──────── TESTO DELL'ESERCIZIO

È una partita che non dura una vita. Per i più fortunati, una ventina d’anni. Conosci le regole e tutte le carte: vinci, perdi, cadi, ti rialzi, ti infortuni, vuoi mollare ma poi riparti. Non c’è atleta che non abbia vissuto notti insonni per un obiettivo fallito, per un malanno inaspettato, per una medaglia sfumata. Fa parte del gioco. Sempre.
E allora perché uno si dopa? Provo a pensare a diverse opzioni. C’è chi non accetta il proprio limite e con le sostanze “giuste” mette il turbo, migliorando di molto le prestazioni. C’è chi associa il valore di scendere in campo solo alla vittoria: "Ho senso se vinco". Che poi vincere molti vantaggi in effetti li porta. Oltre il senso di onnipotenza che l’atleta vive per un lungo attimo dopo un successo, ci sono anche sponsor e ingaggi che lo gratificano. Infine, c'è chi lo fa perché "tanto lo fanno in tanti".
Della serie: quasi tutti rubano e allora rubo anch’io. Intere squadre sono state squalificate per questo e anche nomi illustrissimi. L’Antidoping – purtroppo – è costretta a rincorrere le sempre più moderne e camaleontiche possibilità di doping, che si affinano parimenti alla ricerca scientifica. Il doping è un reato. La rivoluzione culturale che potrebbe cambiare un pochino in meglio questo Paese nella lotta al crimine organizzato, alla corruzione, vale anche per chi bara nello sport. È quell’attitudine malata alla scorciatoia, al bluffare, alla prepotenza dell’ego, che avvelena non solo l’atleta stesso, in tutti i sensi, ma anche tutto il mare che ha intorno. E allora è importante lavorare con i giovani, dai primi anni della scuola, educandoli al movimento, al confronto, alla curiosità di scoprirsi, ma soprattutto alla grande bellezza della lealtà. Hai senso se ci provi fino in fondo, per come riesci. E nel viaggio puoi anche vincere, ma non è l’unico traguardo che conta.
Non ho mai avuto il pensiero di alterare le mie prestazioni. Ho mancato la partecipazione all’Olimpiade ed è stato un dolore emotivo presente per molti mesi. Ma mai per una volta ho pensato di chiedere aiuto altrove, oltre a me stessa. Non giudico chi nella vita sceglie di tradire il patto con la lealtà. Può capitare. Però mi ferisce profondamente. Perché un atleta non rappresenta solo sé stesso, ma anche i suoi tifosi e qualche volta, quando indossa la maglia azzurra, anche il proprio Paese.
Ai bambini e ai ragazzi vorrei dire: "Vali sempre, se vinci e se perdi. Bravo che sei arrivato fino in fondo. Continua così"
Bluffare, barare, riempirsi di farmaci – che hanno anche effetti collaterali pesanti e rischiosi – per vincere medaglie fasulle, con la speranza di non essere beccato, è l’altra faccia della medaglia, quella bruttissima, dello sport. Un atleta che si dopa ha perso il senso, la bussola, il valore etico che la sua disciplina rappresenta. Ma spesso non è solo, può essere mal consigliato, avere medici e allenatori complici nell’illecito. Uno dei tentativi che farei nella lotta culturale al doping è proprio un lavoro educativo che riguardi sì gli atleti, ma anche gli staff che girano loro intorno a tutti i livelli. E consegnerei, oltre alle medaglie, un attestato simbolico a tutti i bambini che si avvicinano alle prime gare: "Vali sempre, vali se vinci e vali se perdi. Bravo che sei arrivato fino in fondo. Continua così".

────────────────

CONSEGNA: Elenca tutto ciò a cui, secondo il testo sul doping, bisognerebbe educare i giovani fin dai primi anni della scuola.

──────── DATI DA ESAMINARE

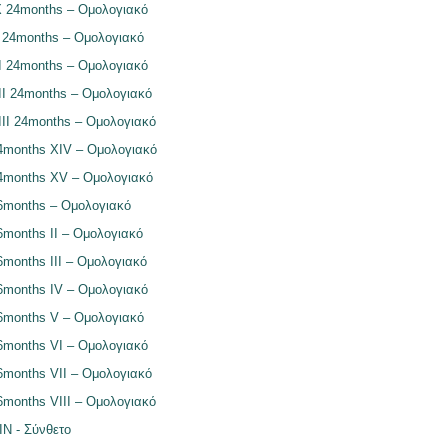
24months – Ομολογιακό
4months – Ομολογιακό
24months – Ομολογιακό
 24months – Ομολογιακό
I 24months – Ομολογιακό
onths XIV – Ομολογιακό
onths XV – Ομολογιακό
onths – Ομολογιακό
onths II – Ομολογιακό
nths III – Ομολογιακό
onths IV – Ομολογιακό
onths V – Ομολογιακό
onths VI – Ομολογιακό
onths VII – Ομολογιακό
onths VIII – Ομολογιακό
 - Σύνθετο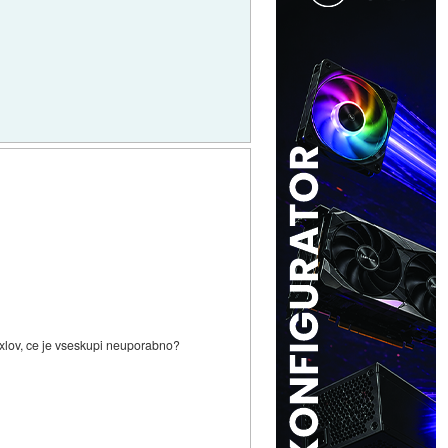
pixlov, ce je vseskupi neuporabno?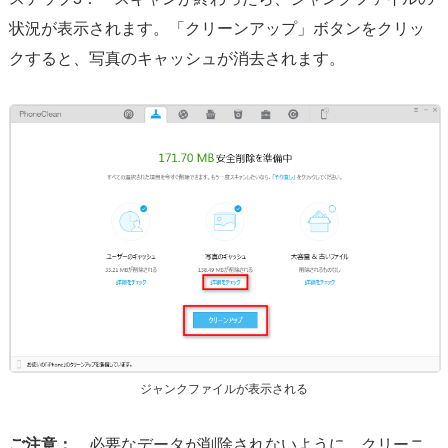
状況が表示されます。「クリーンアップ」ボタンをクリッ
クすると、写真のキャッシュが消去されます。
ジャンクファイルが表示される
ご注意：
必要なデータが削除されないように、クリーニ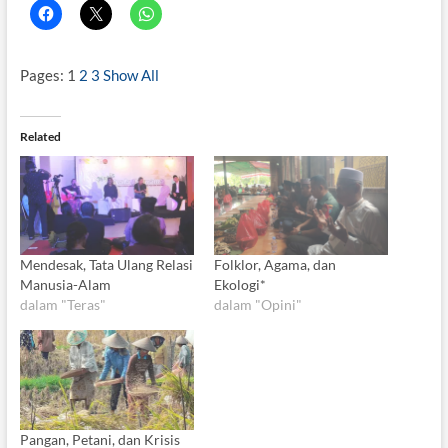
Pages:
1
2
3
Show All
Related
Mendesak, Tata Ulang Relasi
Folklor, Agama, dan
Manusia-Alam
Ekologi*
dalam "Teras"
dalam "Opini"
Pangan, Petani, dan Krisis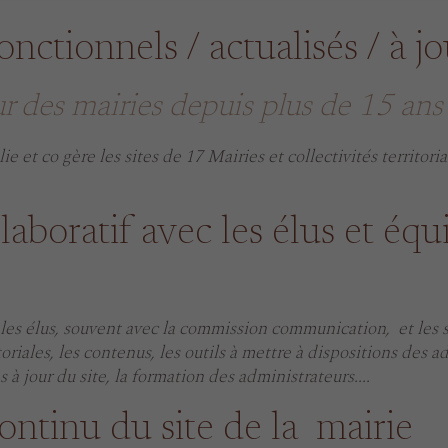
onctionnels / actualisés / à jo
ur des mairies depuis plus de 15 ans
e et co gère les sites de 17 Mairies et collectivités territoria
llaboratif avec les élus et éq
les élus, souvent avec la commission communication, et les sa
toriales, les contenus, les outils à mettre à dispositions des 
à jour du site, la formation des administrateurs....
ontinu du site de la mairie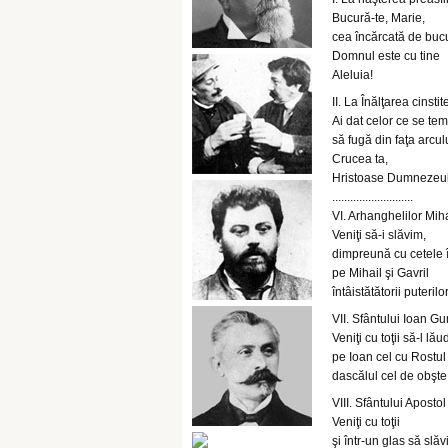
Bucură-te, Marie,
cea încărcată de bucu
Domnul este cu tine
Aleluia!
II. La Înălţarea cinstit
Ai dat celor ce se te
să fugă din faţa arcul
Crucea ta,
Hristoase Dumnezeul
...........................
VI. Arhanghelilor Mihai
Veniţi să-i slăvim,
dimpreună cu cetele î
pe Mihail şi Gavril
întâistătătorii puterilo
VII. Sfântului Ioan Gu
Veniţi cu toţii să-l lă
pe Ioan cel cu Rostul
dascălul cel de obşte
VIII. Sfântului Apostol
Veniţi cu toţii
şi într-un glas să slă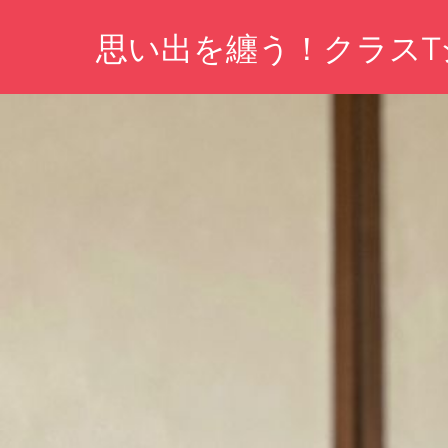
コ
思い出を纏う！クラスT
ン
テ
あ
ン
な
ツ
た
の
へ
思
ス
い
キ
出
を
ッ
形
プ
に、
仲
間
と
の
絆
を
深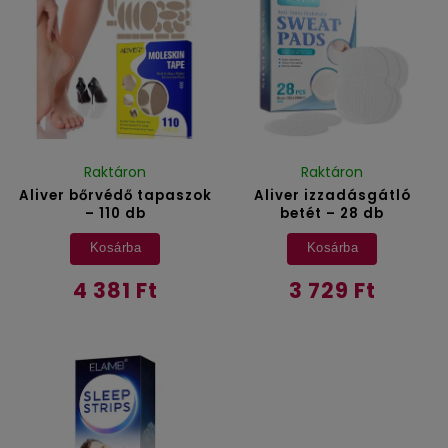
Raktáron
Raktáron
Aliver bőrvédő tapaszok
Aliver izzadásgátló
– 110 db
betét – 28 db
Kosárba
Kosárba
4 381 Ft
3 729 Ft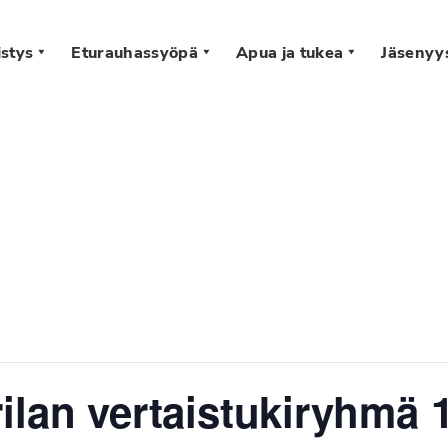
stys
Eturauhassyöpä
Apua ja tukea
Jäsenyy
s
ilan vertaistukiryhmä 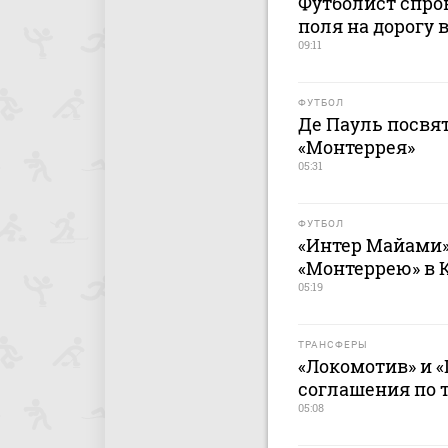
Футболист спро
поля на дорогу 
09:11
ФУТБОЛ
Де Пауль посвят
«Монтеррея»
05:31
ФУТБОЛ
«Интер Майами»
«Монтеррею» в 
05:19
ТРАНСФЕРЫ
«Локомотив» и «
соглашения по 
05:08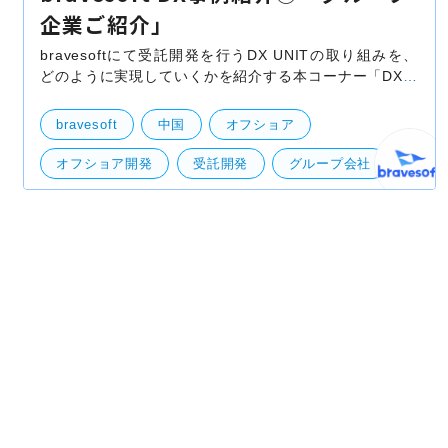
企業ご紹介」
bravesoftにて受託開発を行うDX UNITの取り組みを、
どのように実現していくかを紹介する本コーナー「DX事
例紹介」ですが、今回はbravesoftのグループ企業をご紹
介させて頂きます。 bravesoftは設立の翌年より中国で
bravesoft
中国
オフショア
オフショア開発
受託開発
グループ会社
ベトナム
ニアショア
島根
開発実績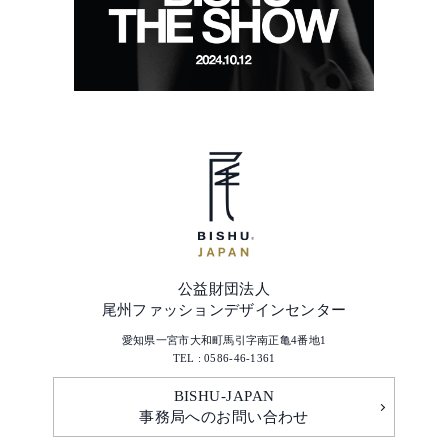
公益財団法人
尾州ファッションデザインセンター
愛知県一宮市大和町馬引字南正亀4番地1
TEL : 0586-46-1361
BISHU-JAPAN
事務局へのお問い合わせ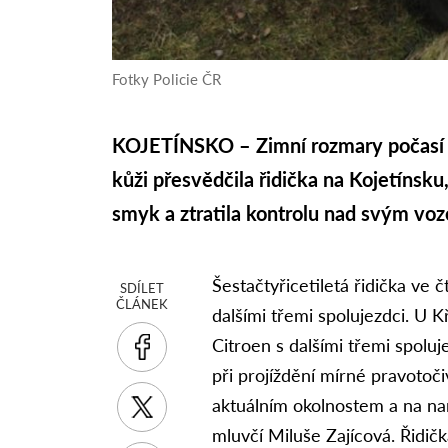
Fotky Policie ČR
KOJETÍNSKO – Zimní rozmary počasí je
kůži přesvědčila řidička na Kojetínsku,
smyk a ztratila kontrolu nad svým vo
Šestačtyřicetiletá řidička ve čt
SDÍLET
ČLÁNEK
dalšími třemi spolujezdci. U 
Citroen s dalšími třemi spolu
při projíždění mírné pravotoči
aktuálním okolnostem a na nam
mluvčí Miluše Zajícová. Řidičk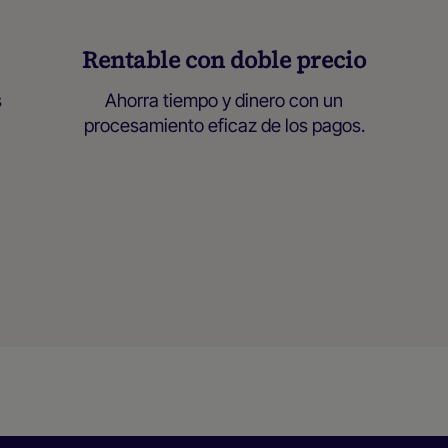
Rentable con doble precio
s
Ahorra tiempo y dinero con un
procesamiento eficaz de los pagos.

────────────────

RISPOSTA:
- al movimento
- al confronto
- alla curiosità di scoprirsi
- alla grande bellezza della lealtà